The laws of physics in action – Since the imaging of the virtual environment must be as close as possible to its real counterpart we need a deep understanding of how light is born, travels through our planet’s atmosphere, interacts with objects of our environment, enters our eye or sensor and finally becomes a signal. Several subjects are affected by this process, but we must keep in mind the need to balance accuracy and performance.

We must see how these laws create the whole picture.  The sky is a good example, if you look up at the sky you see blue instead of photons interacting with air molecules causing Rayleigh scattering. Or when you look down to your shadow it is not completely black because the sky acts like a huge source of light, the rays of which have the same origin as your shadow and the color of the sky. Thus, it’s vital to capture the whole image at once to create a physically plausible result, because everything interacts with everything

Perceiving the world – Recreating the world requires this breadth of understanding, and often the ability to render many captures of the environment simultaneously. One of the major challenges of simulation for autonomous technologies is the need for highly realistic sensor simulation. This is required to ensure that the system being tested receives data as similar to that it would be fed in the real world as possible. It is the only way to achieve the highest possible correlation between real-world and simulated tests. 

Simulating certain unique sensor types, for example, fisheye-lenses, require the rendering of multiple images for realism, due to the inherent characteristics of GPU rasterizing and the limited availability of raytracing technology in real-time applications. As a result, a simulator will often be forced to render up to six images to create a single sensor frame. That’s a huge amount of rendering when a self-driving system can easily use 4–6 fisheye cameras alongside other sensors. It’s vital that the simulator does not lose performance to driver overheads.

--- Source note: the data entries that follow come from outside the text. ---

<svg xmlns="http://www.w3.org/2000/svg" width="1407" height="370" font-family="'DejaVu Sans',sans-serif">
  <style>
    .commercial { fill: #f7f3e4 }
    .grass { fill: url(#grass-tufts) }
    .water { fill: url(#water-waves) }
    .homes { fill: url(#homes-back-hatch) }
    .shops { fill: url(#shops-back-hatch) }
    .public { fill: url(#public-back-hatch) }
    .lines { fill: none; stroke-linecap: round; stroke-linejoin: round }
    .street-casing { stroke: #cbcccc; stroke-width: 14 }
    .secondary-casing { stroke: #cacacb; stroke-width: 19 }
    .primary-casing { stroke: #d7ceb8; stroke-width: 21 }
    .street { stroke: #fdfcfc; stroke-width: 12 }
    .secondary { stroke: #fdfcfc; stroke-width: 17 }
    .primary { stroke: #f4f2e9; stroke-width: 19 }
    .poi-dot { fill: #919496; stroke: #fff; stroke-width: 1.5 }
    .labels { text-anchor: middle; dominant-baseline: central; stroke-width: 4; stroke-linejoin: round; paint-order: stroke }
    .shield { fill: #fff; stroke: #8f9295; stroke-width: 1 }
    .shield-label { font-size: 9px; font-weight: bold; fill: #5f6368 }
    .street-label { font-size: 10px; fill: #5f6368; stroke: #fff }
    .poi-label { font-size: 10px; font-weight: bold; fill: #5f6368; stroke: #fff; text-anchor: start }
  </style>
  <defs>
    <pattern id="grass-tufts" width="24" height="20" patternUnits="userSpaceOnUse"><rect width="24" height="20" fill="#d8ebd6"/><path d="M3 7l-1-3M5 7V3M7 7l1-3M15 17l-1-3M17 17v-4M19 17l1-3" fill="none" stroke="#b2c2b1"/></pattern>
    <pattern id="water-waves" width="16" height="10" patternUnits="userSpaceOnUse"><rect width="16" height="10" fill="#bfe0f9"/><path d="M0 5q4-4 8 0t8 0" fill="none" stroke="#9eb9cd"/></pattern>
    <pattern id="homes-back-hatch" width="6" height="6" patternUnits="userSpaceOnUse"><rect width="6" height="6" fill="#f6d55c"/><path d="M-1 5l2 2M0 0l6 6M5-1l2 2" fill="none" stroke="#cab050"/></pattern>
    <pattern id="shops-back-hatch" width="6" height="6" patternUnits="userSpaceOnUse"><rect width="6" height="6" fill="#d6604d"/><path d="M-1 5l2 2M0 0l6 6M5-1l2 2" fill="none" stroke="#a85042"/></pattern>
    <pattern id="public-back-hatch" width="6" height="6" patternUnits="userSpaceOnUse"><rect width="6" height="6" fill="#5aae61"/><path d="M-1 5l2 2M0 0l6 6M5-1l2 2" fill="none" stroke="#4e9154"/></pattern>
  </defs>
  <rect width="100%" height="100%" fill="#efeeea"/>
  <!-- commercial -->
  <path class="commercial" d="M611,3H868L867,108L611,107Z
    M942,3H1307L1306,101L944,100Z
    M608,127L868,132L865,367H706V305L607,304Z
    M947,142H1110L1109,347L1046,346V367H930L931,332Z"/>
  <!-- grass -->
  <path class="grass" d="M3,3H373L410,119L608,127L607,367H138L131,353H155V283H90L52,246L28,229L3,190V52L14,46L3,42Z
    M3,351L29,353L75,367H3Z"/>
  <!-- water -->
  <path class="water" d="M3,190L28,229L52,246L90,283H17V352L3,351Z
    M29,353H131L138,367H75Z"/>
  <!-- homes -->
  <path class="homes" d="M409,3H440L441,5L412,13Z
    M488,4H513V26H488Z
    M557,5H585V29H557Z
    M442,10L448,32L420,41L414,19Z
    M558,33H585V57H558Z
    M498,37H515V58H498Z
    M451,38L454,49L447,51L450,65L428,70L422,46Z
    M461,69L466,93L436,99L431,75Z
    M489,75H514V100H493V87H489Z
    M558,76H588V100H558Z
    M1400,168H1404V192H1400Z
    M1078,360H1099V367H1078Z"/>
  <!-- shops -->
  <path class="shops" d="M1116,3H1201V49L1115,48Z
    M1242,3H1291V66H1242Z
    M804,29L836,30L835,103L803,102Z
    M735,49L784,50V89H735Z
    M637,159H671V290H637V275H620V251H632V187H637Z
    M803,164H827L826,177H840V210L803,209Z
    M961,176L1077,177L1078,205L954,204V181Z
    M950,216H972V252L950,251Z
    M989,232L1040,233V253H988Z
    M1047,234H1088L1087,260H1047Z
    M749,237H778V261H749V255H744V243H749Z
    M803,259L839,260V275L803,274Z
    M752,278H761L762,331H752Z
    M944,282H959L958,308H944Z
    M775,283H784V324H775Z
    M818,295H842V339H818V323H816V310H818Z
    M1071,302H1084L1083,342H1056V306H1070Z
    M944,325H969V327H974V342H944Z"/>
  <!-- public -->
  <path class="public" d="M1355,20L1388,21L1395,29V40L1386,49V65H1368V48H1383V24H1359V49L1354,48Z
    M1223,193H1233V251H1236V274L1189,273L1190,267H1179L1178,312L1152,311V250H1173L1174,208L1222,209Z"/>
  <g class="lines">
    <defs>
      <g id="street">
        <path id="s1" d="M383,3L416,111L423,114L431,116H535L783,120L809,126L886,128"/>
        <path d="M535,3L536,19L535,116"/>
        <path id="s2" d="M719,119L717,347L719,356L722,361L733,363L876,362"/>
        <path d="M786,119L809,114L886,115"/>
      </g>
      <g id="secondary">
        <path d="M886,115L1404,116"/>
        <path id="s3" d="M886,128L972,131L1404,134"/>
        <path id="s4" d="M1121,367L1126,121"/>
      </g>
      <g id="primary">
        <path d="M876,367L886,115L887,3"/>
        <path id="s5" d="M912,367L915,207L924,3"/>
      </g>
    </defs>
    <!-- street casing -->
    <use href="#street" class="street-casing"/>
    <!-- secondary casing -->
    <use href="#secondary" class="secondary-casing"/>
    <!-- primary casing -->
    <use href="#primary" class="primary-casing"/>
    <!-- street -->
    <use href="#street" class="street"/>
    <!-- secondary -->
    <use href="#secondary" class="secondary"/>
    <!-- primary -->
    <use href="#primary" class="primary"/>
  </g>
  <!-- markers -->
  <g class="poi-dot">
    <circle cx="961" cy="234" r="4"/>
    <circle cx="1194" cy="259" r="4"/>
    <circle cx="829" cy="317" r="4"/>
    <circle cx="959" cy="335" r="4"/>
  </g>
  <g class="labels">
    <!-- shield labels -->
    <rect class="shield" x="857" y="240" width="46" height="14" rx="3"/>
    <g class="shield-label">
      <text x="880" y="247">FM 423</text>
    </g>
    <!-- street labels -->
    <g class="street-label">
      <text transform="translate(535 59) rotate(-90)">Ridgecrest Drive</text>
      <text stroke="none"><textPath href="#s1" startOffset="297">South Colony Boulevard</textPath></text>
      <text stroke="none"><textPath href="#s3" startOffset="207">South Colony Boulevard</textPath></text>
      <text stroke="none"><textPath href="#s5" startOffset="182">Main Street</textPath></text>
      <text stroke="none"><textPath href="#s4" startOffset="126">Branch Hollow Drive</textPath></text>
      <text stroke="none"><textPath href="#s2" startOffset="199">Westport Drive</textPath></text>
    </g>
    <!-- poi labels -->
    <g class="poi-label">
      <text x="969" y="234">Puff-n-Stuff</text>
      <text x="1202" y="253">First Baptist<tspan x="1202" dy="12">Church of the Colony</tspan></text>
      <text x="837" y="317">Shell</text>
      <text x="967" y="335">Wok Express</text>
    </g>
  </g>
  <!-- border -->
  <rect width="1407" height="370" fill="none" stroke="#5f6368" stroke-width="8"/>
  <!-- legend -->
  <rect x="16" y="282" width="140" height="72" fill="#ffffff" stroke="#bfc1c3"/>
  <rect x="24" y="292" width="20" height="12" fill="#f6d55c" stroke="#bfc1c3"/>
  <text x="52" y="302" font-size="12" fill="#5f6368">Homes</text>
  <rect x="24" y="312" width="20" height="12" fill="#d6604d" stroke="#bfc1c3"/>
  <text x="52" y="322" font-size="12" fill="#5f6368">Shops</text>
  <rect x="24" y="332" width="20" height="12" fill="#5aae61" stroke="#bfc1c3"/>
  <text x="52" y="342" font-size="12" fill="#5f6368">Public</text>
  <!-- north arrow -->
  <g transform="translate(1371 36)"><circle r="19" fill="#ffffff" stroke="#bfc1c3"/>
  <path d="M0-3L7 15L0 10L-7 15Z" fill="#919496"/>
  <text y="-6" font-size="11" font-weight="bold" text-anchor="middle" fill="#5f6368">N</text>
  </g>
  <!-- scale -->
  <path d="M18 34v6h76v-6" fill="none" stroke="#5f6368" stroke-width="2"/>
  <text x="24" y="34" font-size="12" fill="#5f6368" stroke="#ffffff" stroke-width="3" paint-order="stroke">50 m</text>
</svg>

We found that the Khronos Group’s™ Vulkan® API is a very efficient solution for this problem.

The Vulkan API is designed in a way that supports the optimized running of parallel tasks on a GPU through subgroup operations. Relying on this capability the resources of every available GPU can be maximally utilized during simulation. This is a vital aspect of drawing the maximum performance from any system, as aiSim2 is designed to run on any setup, from a developer’s laptop to cloud servers. This flexibility is underscored by how aiSim will run the same codebase on Windows or Linux. It is also easy to run the simulator on a headless setup, a characteristic which is vital for deployment on server architectures.

Multiple chips  Once a single GPU is properly utilized the focus must shift to connecting several CPUs and GPUs to achieve optimal performance. This requires optimal task distribution between all available cores, relying on CPUs to build the rendering tasks, and GPUs to handle the rendering itself. These characteristics of the API and aiSim result in the efficient utilization of complex server system architectures. A requirement of running the tens of thousands of tests needed daily during autonomous system development.

Finally, aiSim has been designed to facilitate collaboration. The characteristics listed above mean that our partners can easily integrate aiSim into their development pipelines with minimal overhead. This means aiSim partners are not locked into a single ecosystem or solution.

Conclusions  Creating a scalable and plausible simulation environment is completely possible with current technologies, however, requires careful planning. Alongside over 10 years of experience in render engineering brought over from AImotive’s predecessor, Kishonti Informatics, it was our on-hands knowledge of self-driving development that influenced the design on aiSim2. Standing on these two pillars aiSim2 is a purpose-built and highly optimized simulator for the development of automated driving systems.